Deep Vein Thrombosis and Treatment Introduction Formation of blood clots in the deep veins which often break loose to travel to the lungs is known as deep vein thrombosis (DVT) (Craig, 2005). Its prevalence and incidence can not be precisely predicted because it can go undetected as in many cases it is asymptomatic. Its prevalence is highest in those patients who are hospitalized and at bed rest with serious coexisting illnesses (Craig, 2005).
Etiology and pathogenesis
The primary mechanism for development of DVT is venous stasis, vessel wall injury and hypercoagulable state, commonly known as Virchow triad. The single most powerful risk factor for DVT is a prior history of venous thromboembolism. Other risk factors for DVT include postoperative period, pregnancy, puerperium, local trauma and stasis, smoking, obesity, lupus anticoagulant, post-stroke or neurological trauma, type-A blood group, malignancy, deficiencies of protein C, protein S or antithrombin III, impaired fibrinolysis as in post operative patients, those on estrogens, acute myocardial infection and congestive heart failure, hyperlipidemia, increasing age, inflammatory bowel disease and homocystinuria. Studies have shown that patients receiving general anesthesia have a 500% increased risk of DVT compared with patients receiving epidural anesthesia for the same surgical procedure (Craig 2005).

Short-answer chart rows
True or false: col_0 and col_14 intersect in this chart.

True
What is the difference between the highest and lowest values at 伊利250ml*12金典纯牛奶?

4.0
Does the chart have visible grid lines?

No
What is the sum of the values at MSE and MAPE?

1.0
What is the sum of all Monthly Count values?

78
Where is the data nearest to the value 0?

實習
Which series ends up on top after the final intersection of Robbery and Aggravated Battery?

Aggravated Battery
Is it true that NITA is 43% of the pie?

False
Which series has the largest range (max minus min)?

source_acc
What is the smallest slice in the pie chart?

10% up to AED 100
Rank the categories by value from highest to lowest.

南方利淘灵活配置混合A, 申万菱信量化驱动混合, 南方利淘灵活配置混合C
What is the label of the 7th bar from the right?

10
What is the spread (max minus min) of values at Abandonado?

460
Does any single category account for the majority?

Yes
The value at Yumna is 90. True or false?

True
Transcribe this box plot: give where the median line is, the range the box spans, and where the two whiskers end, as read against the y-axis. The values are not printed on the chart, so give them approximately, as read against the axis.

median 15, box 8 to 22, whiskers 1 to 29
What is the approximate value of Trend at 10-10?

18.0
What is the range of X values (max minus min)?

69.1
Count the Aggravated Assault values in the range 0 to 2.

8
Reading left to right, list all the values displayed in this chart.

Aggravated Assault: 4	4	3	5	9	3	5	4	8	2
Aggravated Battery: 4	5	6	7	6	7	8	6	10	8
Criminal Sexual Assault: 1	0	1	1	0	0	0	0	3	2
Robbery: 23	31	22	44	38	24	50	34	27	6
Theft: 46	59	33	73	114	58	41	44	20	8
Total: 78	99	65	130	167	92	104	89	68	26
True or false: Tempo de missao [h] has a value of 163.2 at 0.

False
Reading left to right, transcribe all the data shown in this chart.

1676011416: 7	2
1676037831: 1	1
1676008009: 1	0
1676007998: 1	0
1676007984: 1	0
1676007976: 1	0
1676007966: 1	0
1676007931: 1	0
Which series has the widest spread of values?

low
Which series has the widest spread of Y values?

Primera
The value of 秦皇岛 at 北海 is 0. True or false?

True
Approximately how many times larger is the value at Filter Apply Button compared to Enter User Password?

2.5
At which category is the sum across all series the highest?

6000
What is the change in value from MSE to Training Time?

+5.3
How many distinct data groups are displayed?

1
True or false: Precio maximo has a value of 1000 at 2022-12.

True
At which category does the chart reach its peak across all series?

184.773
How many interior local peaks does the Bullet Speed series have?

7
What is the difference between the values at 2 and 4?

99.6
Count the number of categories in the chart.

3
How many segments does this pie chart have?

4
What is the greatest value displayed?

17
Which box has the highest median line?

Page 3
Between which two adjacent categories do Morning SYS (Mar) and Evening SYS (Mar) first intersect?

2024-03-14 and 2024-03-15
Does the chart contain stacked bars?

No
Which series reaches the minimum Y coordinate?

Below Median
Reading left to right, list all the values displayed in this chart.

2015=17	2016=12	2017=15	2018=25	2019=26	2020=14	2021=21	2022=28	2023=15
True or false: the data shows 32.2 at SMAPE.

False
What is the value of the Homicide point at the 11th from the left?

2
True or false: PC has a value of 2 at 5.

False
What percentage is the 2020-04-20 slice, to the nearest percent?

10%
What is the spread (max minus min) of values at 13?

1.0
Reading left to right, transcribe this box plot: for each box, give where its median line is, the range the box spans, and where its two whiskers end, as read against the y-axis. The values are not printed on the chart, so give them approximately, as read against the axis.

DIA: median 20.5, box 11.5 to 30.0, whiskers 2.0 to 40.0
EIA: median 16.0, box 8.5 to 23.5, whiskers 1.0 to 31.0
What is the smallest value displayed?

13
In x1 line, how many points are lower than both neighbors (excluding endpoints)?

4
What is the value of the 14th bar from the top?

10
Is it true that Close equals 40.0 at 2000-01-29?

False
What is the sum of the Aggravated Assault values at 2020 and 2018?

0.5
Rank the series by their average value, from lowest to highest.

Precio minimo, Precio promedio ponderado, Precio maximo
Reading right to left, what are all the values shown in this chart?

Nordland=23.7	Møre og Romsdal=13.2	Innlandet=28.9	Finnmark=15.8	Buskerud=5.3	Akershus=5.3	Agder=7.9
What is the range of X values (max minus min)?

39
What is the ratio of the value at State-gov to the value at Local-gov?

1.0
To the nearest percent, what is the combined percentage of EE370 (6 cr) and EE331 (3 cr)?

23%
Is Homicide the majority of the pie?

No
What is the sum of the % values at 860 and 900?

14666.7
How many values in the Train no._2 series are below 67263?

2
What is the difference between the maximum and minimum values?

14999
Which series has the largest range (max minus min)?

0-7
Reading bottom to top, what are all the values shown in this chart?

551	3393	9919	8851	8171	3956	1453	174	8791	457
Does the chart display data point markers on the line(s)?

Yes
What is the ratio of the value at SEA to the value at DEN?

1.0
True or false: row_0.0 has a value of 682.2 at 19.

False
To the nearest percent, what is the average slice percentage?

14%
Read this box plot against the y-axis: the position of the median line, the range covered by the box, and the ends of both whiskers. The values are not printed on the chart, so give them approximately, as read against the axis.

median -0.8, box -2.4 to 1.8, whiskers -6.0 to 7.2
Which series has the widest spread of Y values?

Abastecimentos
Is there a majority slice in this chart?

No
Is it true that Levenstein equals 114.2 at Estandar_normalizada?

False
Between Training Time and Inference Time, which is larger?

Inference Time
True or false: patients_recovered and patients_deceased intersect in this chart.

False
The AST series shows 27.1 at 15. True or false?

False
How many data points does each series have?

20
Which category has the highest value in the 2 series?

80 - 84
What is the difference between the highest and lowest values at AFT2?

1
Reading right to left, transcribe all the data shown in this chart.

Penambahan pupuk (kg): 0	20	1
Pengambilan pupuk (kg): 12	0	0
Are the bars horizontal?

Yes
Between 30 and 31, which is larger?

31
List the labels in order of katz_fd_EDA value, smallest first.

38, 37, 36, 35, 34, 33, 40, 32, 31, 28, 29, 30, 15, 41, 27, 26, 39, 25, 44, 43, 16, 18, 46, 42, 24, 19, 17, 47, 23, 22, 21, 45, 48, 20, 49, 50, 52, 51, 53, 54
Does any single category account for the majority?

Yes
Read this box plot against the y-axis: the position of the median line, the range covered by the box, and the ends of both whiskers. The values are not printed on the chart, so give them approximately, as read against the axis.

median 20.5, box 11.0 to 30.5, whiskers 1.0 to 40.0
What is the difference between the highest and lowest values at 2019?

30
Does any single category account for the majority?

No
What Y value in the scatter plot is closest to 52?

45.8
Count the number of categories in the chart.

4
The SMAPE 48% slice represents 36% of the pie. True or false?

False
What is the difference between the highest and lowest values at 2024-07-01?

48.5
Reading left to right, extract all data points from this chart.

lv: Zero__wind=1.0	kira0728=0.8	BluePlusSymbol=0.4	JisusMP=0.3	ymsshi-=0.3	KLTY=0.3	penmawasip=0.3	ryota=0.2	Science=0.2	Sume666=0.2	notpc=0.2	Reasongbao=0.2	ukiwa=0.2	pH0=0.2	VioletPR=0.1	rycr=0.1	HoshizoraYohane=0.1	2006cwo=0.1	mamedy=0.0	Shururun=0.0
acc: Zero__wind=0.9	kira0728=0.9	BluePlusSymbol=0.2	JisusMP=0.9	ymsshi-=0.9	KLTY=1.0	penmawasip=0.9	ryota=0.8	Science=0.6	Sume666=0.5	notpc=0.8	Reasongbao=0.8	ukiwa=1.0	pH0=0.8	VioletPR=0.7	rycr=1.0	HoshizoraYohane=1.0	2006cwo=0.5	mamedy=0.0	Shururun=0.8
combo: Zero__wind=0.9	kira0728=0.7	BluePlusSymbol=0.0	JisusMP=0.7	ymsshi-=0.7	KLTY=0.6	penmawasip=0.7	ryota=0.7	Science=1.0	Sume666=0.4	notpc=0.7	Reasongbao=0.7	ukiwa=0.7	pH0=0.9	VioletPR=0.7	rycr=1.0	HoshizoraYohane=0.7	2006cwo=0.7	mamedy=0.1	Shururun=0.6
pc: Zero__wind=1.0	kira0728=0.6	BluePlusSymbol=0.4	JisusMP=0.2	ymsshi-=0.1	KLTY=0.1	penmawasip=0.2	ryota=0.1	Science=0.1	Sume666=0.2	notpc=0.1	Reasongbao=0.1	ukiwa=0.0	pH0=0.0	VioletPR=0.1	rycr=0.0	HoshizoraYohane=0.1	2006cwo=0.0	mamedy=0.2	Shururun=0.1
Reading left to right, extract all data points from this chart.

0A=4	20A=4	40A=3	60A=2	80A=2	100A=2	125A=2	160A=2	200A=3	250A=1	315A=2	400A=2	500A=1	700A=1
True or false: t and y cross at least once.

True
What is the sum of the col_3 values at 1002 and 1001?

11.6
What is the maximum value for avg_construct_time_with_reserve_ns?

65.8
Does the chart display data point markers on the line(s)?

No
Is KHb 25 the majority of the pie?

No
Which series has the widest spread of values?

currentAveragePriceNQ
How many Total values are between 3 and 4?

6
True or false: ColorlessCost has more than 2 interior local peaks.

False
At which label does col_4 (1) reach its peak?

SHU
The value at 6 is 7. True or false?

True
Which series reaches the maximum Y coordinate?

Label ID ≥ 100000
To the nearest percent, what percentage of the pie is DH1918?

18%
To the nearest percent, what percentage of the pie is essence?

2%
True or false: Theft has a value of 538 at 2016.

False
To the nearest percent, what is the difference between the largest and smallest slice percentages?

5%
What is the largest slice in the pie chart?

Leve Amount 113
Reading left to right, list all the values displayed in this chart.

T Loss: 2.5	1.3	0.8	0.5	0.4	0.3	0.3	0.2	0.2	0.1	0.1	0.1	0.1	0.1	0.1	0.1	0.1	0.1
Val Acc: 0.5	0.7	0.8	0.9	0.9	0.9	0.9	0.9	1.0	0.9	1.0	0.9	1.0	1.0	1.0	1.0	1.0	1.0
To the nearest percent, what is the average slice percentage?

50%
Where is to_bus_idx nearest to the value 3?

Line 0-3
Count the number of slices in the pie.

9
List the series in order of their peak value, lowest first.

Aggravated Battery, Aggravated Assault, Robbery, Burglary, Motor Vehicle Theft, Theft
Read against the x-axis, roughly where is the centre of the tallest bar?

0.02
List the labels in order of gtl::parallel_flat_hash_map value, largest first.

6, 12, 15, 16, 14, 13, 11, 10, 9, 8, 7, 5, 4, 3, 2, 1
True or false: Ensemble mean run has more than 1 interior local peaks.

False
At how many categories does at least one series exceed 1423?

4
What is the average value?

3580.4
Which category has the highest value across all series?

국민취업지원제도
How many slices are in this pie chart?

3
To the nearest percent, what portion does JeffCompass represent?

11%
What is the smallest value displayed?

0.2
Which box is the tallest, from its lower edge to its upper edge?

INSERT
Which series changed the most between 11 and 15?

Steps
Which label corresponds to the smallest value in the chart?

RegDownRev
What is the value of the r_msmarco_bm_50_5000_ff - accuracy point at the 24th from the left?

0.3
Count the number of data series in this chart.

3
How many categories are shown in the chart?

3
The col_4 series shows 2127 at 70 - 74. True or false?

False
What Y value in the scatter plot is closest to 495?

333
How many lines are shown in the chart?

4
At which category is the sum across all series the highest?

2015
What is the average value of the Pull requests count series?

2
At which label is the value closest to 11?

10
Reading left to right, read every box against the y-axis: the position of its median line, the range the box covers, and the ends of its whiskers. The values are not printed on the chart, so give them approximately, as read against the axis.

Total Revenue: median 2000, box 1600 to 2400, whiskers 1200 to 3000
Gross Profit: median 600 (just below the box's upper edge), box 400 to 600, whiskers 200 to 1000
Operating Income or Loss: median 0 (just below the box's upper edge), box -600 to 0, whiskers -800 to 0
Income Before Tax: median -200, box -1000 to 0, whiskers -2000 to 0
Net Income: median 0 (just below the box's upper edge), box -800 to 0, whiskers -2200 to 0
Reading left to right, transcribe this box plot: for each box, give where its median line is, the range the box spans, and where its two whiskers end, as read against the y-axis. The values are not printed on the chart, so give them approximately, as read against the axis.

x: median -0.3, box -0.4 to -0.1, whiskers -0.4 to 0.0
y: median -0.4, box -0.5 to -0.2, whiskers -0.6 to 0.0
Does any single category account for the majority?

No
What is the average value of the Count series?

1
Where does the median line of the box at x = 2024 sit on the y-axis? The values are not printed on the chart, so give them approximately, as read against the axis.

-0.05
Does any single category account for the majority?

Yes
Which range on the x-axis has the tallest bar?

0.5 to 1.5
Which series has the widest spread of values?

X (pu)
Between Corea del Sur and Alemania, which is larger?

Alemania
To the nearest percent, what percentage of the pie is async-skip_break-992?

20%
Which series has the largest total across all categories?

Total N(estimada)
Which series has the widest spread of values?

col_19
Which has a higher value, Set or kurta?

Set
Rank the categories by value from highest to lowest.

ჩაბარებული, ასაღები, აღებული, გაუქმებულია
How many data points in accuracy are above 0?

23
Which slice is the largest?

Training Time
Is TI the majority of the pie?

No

Assignment A:
Answer from the deep vein thrombosis text:
(i) What is the single most powerful risk factor for DVT?
(ii) In which patients is the prevalence of DVT highest?
(iii) By how much does general anesthesia raise the risk of DVT compared with epidural anesthesia for the same surgical procedure?
Assignment B:
Rewrite everything in the deep vein thrombosis text from "Deep Vein Thrombosis and" down to "illnesses (Craig, 2005).", putting "silent" in place of "asymptomatic".
Assignment C:
Extend the deep vein thrombosis text by continuing on from its final sentence.
You can leave the rows aside.

Written answer A:
(i) A prior history of venous thromboembolism.
(ii) Patients who are hospitalized and at bed rest with serious coexisting illnesses.
(iii) By 500%.

Written answer B:
Deep Vein Thrombosis and Treatment Introduction Formation of blood clots in the deep veins which often break loose to travel to the lungs is known as deep vein thrombosis (DVT) (Craig, 2005). Its prevalence and incidence can not be precisely predicted because it can go undetected as in many cases it is silent. Its prevalence is highest in those patients who are hospitalized and at bed rest with serious coexisting illnesses (Craig, 2005).

Written answer C:
Pathophysiology
Vascular endothelial injury, even though minimal, exposes amorphous electron-dense substance which stimulates platelet adhesion and aggregation. The release of amorphous electron-dense substance is enhanced by activity of the intrinsic coagulation cascade. Platelet adhesion and aggregation causes formation of hemostatic plug after which coagulation pathways are activated and thrombin is generated. Fibrin cross-linking builds a true thrombus out of what was initially a loose aggregation of blood elements (Craig, 2005). Normally, these series of events are opposed. In conditions as discussed above, these events are unopposed resulting in propagation of thrombus throughout the venous system. This is further accentuated by presence of reduced blood flow wherein the activated coagulation factors will accumulate.
Clinical manifestations
In many cases DVT may remain asymptomatic. The classic signs and symptoms of DVT are pain, tenderness, and unilateral leg swelling, due to obstruction to venous drainage. Other signs include warmth, erythema, a palpable cord, pain upon passive dorsiflexion of the foot, and spontaneous maintenance of the relaxed foot in abnormal plantar flexion (Craig 2005). Cellulitis can occur and in severe cases, pulmonary embolism can occur which is the dreaded complication of DVT.
Investigations
The standard diagnostic evaluation for patients with possible DVT is contrast venography. The most sensitive and specific test for the diagnosis of DVT is magnetic resonance venography (Craig 2005). Nuclear scintigraphic ventilation-perfusion scanning of the lungs remains the initial study of choice for most patients with possible PE. Though it usually yields nondiagnostic findings, in many cases it is capable of confirming or excluding the diagnosis with acceptable confidence levels. Blood tests have no role in either diagnosing or ruling out DVT. However, D-dimers may be raised in DVT, though it is not of much diagnostic value. D-dimer levels remain elevated in DVT for about 7 days (Schreiber 2007).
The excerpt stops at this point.